Boardrooms are becoming more rounded in their appreciation of societal and environmental issues
Photograph: Shutterstock

Most businesses consider their main purpose is not solely to generate profits, new research by the Institute of Directors has found.

Companies were putting the emphasis on their stakeholders, rather than a narrow focus on maximising value for shareholders, the IoD’s study found. This has led to a number of major UK employers committing to defining a social purpose for themselves, said the business body.

Of more than 700 directors responding to the survey, 62% said were for wider purposes than just profit, and almost half felt that companies should have a stated social purpose to help solve problems in society. Just over nine out of 10 businesses said they had a purpose, mission, or vision that guides themselves and their companies.

Nearly a third, however (28%), of respondents agreed with the statement in the survey that “the sole purpose of a company is to make money and generate shareholder profits”.

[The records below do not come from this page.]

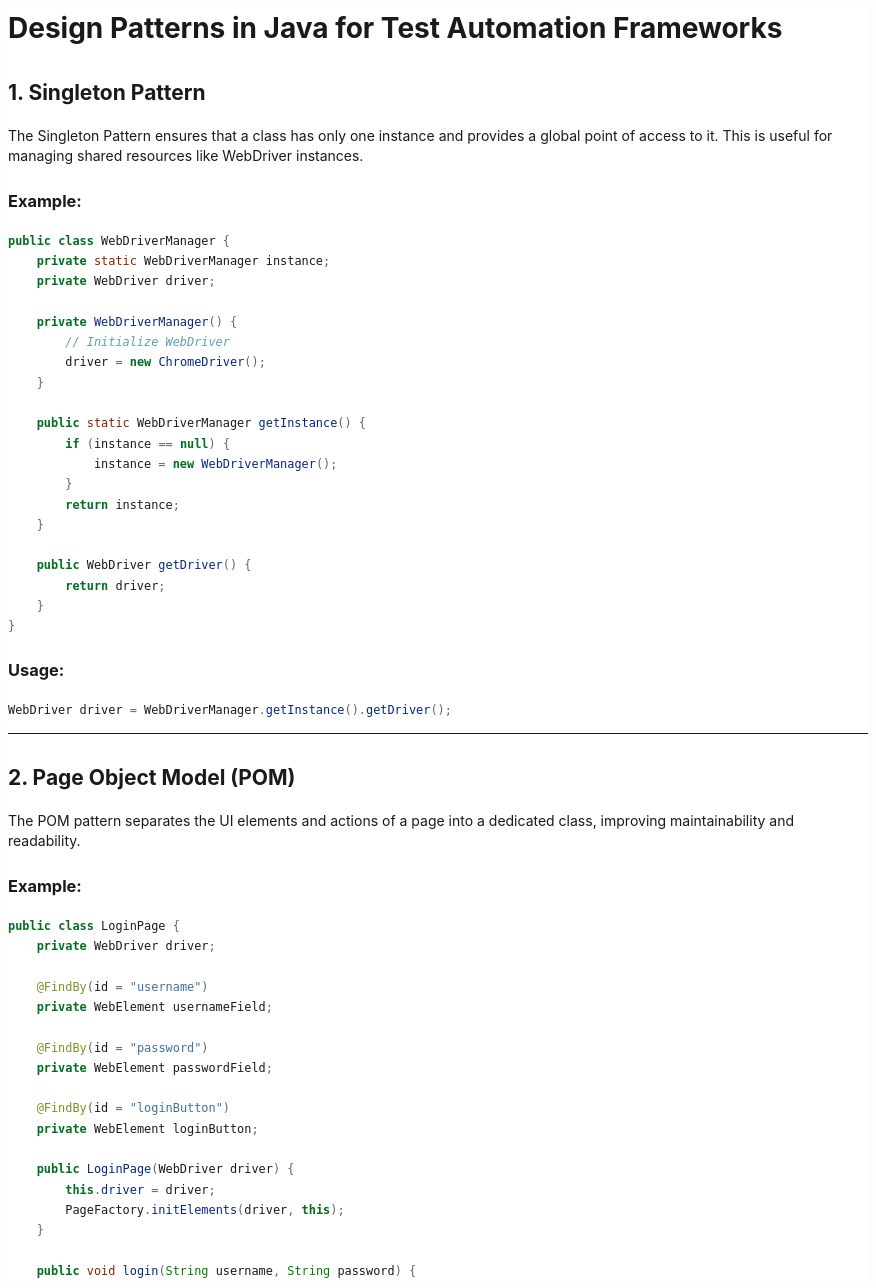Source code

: # Design Patterns in Java for Test Automation Frameworks

## 1. Singleton Pattern
The Singleton Pattern ensures that a class has only one instance and provides a global point of access to it. This is useful for managing shared resources like WebDriver instances.

### Example:
```java
public class WebDriverManager {
    private static WebDriverManager instance;
    private WebDriver driver;

    private WebDriverManager() {
        // Initialize WebDriver
        driver = new ChromeDriver();
    }

    public static WebDriverManager getInstance() {
        if (instance == null) {
            instance = new WebDriverManager();
        }
        return instance;
    }

    public WebDriver getDriver() {
        return driver;
    }
}
```

### Usage:
```java
WebDriver driver = WebDriverManager.getInstance().getDriver();
```

---

## 2. Page Object Model (POM)
The POM pattern separates the UI elements and actions of a page into a dedicated class, improving maintainability and readability.

### Example:
```java
public class LoginPage {
    private WebDriver driver;

    @FindBy(id = "username")
    private WebElement usernameField;

    @FindBy(id = "password")
    private WebElement passwordField;

    @FindBy(id = "loginButton")
    private WebElement loginButton;

    public LoginPage(WebDriver driver) {
        this.driver = driver;
        PageFactory.initElements(driver, this);
    }

    public void login(String username, String password) {
```
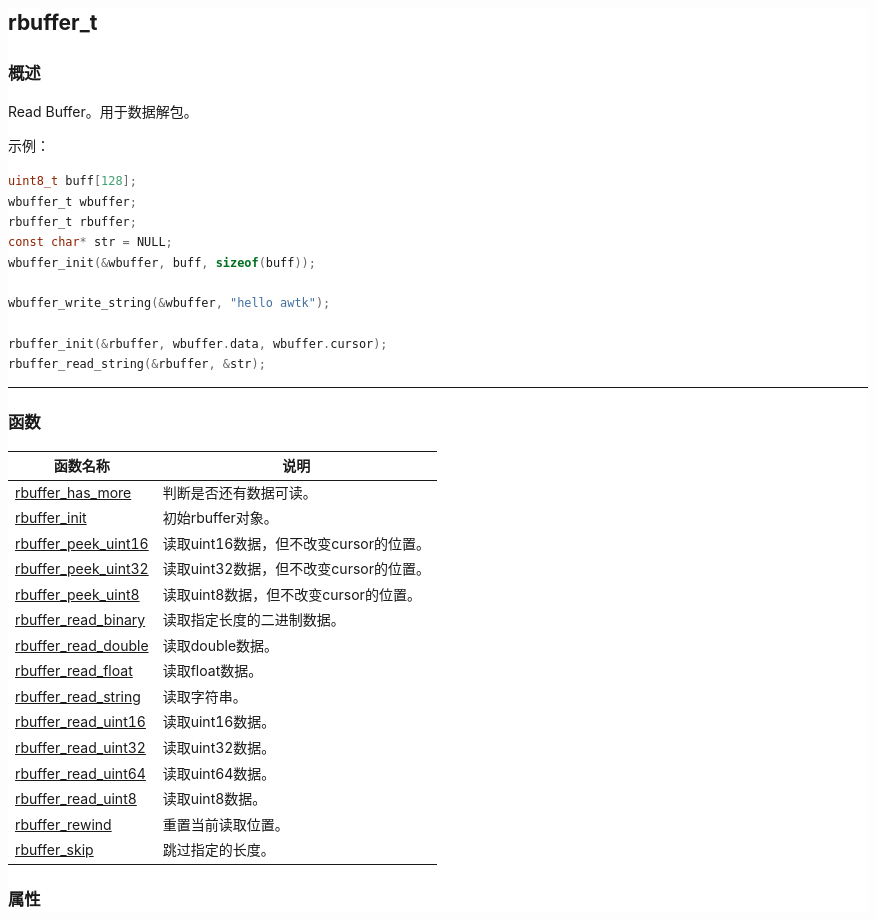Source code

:## rbuffer\_t
### 概述
Read Buffer。用于数据解包。

示例：

```c
uint8_t buff[128];
wbuffer_t wbuffer;
rbuffer_t rbuffer;
const char* str = NULL;
wbuffer_init(&wbuffer, buff, sizeof(buff));

wbuffer_write_string(&wbuffer, "hello awtk");

rbuffer_init(&rbuffer, wbuffer.data, wbuffer.cursor);
rbuffer_read_string(&rbuffer, &str);
```
----------------------------------
### 函数
<p id="rbuffer_t_methods">

| 函数名称 | 说明 | 
| -------- | ------------ | 
| <a href="#rbuffer_t_rbuffer_has_more">rbuffer\_has\_more</a> | 判断是否还有数据可读。 |
| <a href="#rbuffer_t_rbuffer_init">rbuffer\_init</a> | 初始rbuffer对象。 |
| <a href="#rbuffer_t_rbuffer_peek_uint16">rbuffer\_peek\_uint16</a> | 读取uint16数据，但不改变cursor的位置。 |
| <a href="#rbuffer_t_rbuffer_peek_uint32">rbuffer\_peek\_uint32</a> | 读取uint32数据，但不改变cursor的位置。 |
| <a href="#rbuffer_t_rbuffer_peek_uint8">rbuffer\_peek\_uint8</a> | 读取uint8数据，但不改变cursor的位置。 |
| <a href="#rbuffer_t_rbuffer_read_binary">rbuffer\_read\_binary</a> | 读取指定长度的二进制数据。 |
| <a href="#rbuffer_t_rbuffer_read_double">rbuffer\_read\_double</a> | 读取double数据。 |
| <a href="#rbuffer_t_rbuffer_read_float">rbuffer\_read\_float</a> | 读取float数据。 |
| <a href="#rbuffer_t_rbuffer_read_string">rbuffer\_read\_string</a> | 读取字符串。 |
| <a href="#rbuffer_t_rbuffer_read_uint16">rbuffer\_read\_uint16</a> | 读取uint16数据。 |
| <a href="#rbuffer_t_rbuffer_read_uint32">rbuffer\_read\_uint32</a> | 读取uint32数据。 |
| <a href="#rbuffer_t_rbuffer_read_uint64">rbuffer\_read\_uint64</a> | 读取uint64数据。 |
| <a href="#rbuffer_t_rbuffer_read_uint8">rbuffer\_read\_uint8</a> | 读取uint8数据。 |
| <a href="#rbuffer_t_rbuffer_rewind">rbuffer\_rewind</a> | 重置当前读取位置。 |
| <a href="#rbuffer_t_rbuffer_skip">rbuffer\_skip</a> | 跳过指定的长度。 |
### 属性
<p id="rbuffer_t_properties">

The report said: “Businesses are increasingly taking a broader view of their purpose so that they serve the interests of all their stakeholders, rather than a sole focus on maximising shareholder value. This has led to a number of major UK employers committing to defining a social purpose.”

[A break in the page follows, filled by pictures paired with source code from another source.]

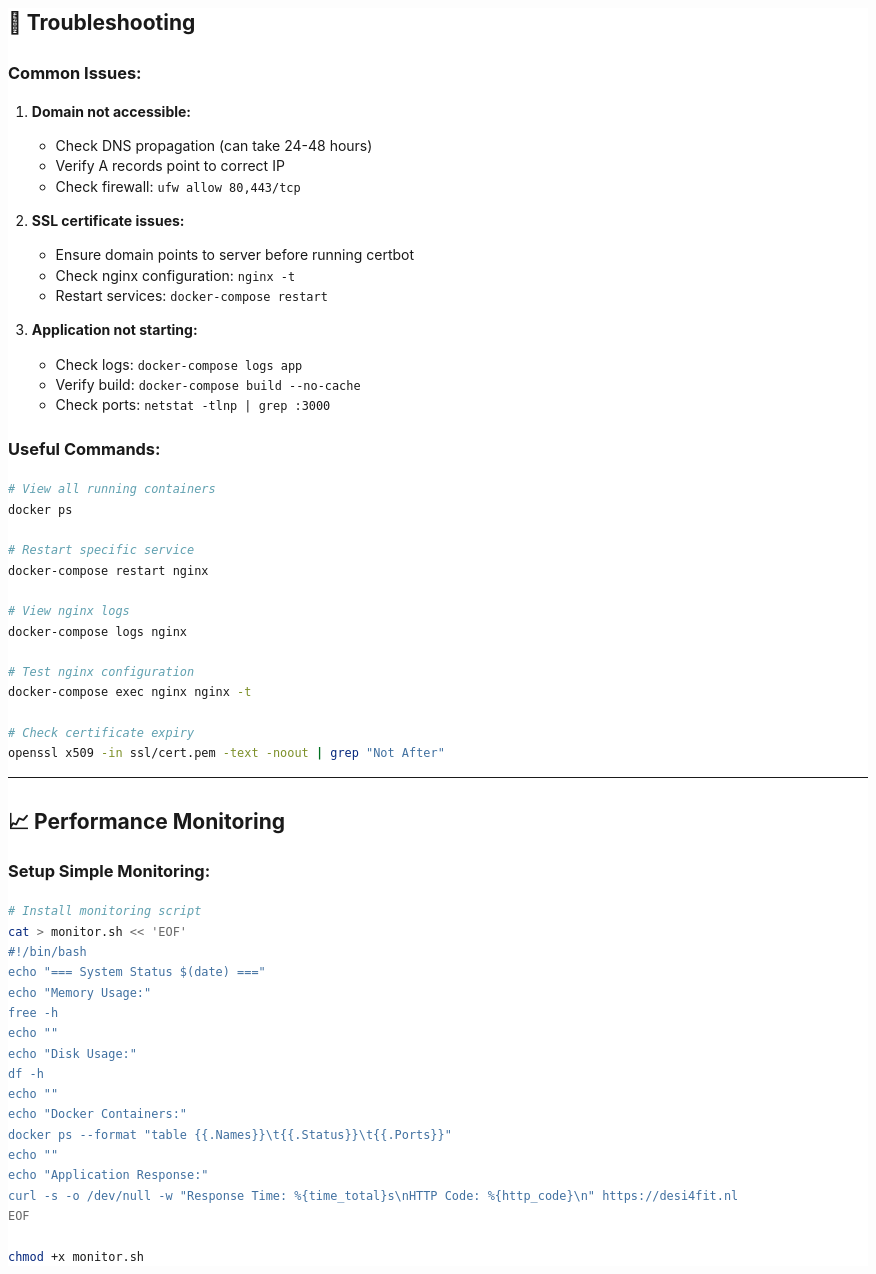 
## 🚨 Troubleshooting

### Common Issues:

1. **Domain not accessible:**
   - Check DNS propagation (can take 24-48 hours)
   - Verify A records point to correct IP
   - Check firewall: `ufw allow 80,443/tcp`

2. **SSL certificate issues:**
   - Ensure domain points to server before running certbot
   - Check nginx configuration: `nginx -t`
   - Restart services: `docker-compose restart`

3. **Application not starting:**
   - Check logs: `docker-compose logs app`
   - Verify build: `docker-compose build --no-cache`
   - Check ports: `netstat -tlnp | grep :3000`

### Useful Commands:

```bash
# View all running containers
docker ps

# Restart specific service
docker-compose restart nginx

# View nginx logs
docker-compose logs nginx

# Test nginx configuration
docker-compose exec nginx nginx -t

# Check certificate expiry
openssl x509 -in ssl/cert.pem -text -noout | grep "Not After"
```

---

## 📈 Performance Monitoring

### Setup Simple Monitoring:

```bash
# Install monitoring script
cat > monitor.sh << 'EOF'
#!/bin/bash
echo "=== System Status $(date) ==="
echo "Memory Usage:"
free -h
echo ""
echo "Disk Usage:"
df -h
echo ""
echo "Docker Containers:"
docker ps --format "table {{.Names}}\t{{.Status}}\t{{.Ports}}"
echo ""
echo "Application Response:"
curl -s -o /dev/null -w "Response Time: %{time_total}s\nHTTP Code: %{http_code}\n" https://desi4fit.nl
EOF

chmod +x monitor.sh
```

Firms were also considering their impact on the environment much more seriously than in previous times.

The IoD is supporting the Better Business Act campaign, which seeks to place stakeholders at the heart of companies, with 51% of directors believing that the Companies Act focuses too much on shareholders and not enough on stakeholders. The campaign is urging legislators to amend Section 172 of the Companies Act 2006 so that companies are legally obligated to operate in a manner that benefits their stakeholders, including workers, customers, communities and the environment, while seeking to deliver profits for shareholders.

Amin Aboushagor, policy adviser at the Institute of Directors, said: “Corporate purpose has taken on a greater emphasis during the pandemic, particularly seeing how many businesses grappled with the challenges posed by Covid-19.

“The way that customers, employees, suppliers, and other important stakeholders are treated matters, and their views and interests must be considered alongside that of shareholders. In this new business world, we encourage directors to reconsider the purpose of their companies and the societal problems that they seek to solve.”

Almost half of the business leaders said that companies should have a stated purpose to help to solve problems in society. The overwhelming majority, 90%, said that companies should have a purpose, mission, or vision that guides themselves and their companies.

The IoD has recently called for stronger rules relating to how companies report on climate change, and for a government-backed fund to invest in the green economy. It said the proposals would allow businesses to “regain the trust of wider society while at the same time avoiding an extreme lurch to heavy-handed regulation or outright nationalisation”.